Could you pull from the data below every line from the one containing "United States Eventing Association" through the one containing "along a wall and may or may not include", both included, and copy them out unchanged?
BEGIN
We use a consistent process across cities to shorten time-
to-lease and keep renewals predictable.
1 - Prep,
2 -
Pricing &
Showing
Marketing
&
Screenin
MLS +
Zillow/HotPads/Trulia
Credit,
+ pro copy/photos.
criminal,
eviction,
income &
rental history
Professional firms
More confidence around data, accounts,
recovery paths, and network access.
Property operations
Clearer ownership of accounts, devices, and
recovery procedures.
END
BEGIN
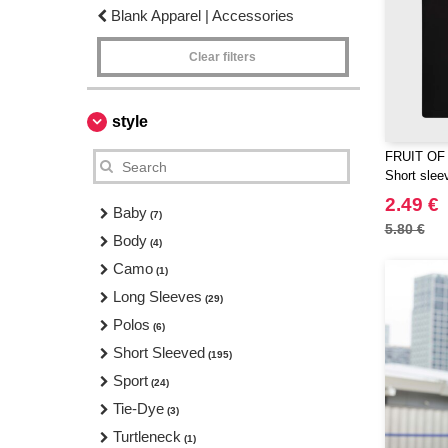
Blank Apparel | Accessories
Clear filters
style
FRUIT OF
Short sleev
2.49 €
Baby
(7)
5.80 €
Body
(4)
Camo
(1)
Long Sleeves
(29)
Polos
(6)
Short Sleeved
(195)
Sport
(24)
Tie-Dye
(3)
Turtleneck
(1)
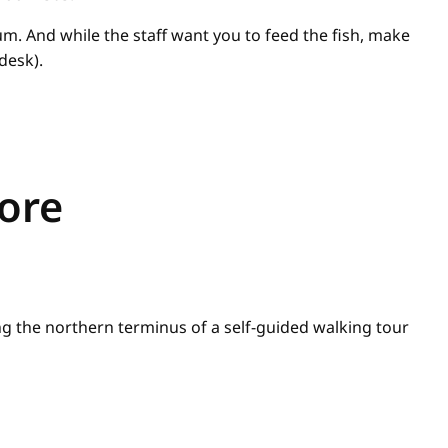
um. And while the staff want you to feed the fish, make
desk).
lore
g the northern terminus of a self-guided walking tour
END
BEGIN
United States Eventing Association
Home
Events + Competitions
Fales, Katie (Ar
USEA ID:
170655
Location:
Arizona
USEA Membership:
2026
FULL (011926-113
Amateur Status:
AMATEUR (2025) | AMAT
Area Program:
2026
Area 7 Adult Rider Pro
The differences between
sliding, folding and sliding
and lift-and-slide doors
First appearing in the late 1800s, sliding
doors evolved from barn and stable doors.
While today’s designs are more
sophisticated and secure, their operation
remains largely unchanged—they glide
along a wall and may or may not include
END
(Result of the task)
United States Eventing Association
Home
Events + Competitions
Fales, Katie (Ar
USEA ID:
170655
Location:
Arizona
USEA Membership:
2026
FULL (011926-113
Amateur Status:
AMATEUR (2025) | AMAT
Area Program:
2026
Area 7 Adult Rider Pro
The differences between
sliding, folding and sliding
and lift-and-slide doors
First appearing in the late 1800s, sliding
doors evolved from barn and stable doors.
While today’s designs are more
sophisticated and secure, their operation
remains largely unchanged—they glide
along a wall and may or may not include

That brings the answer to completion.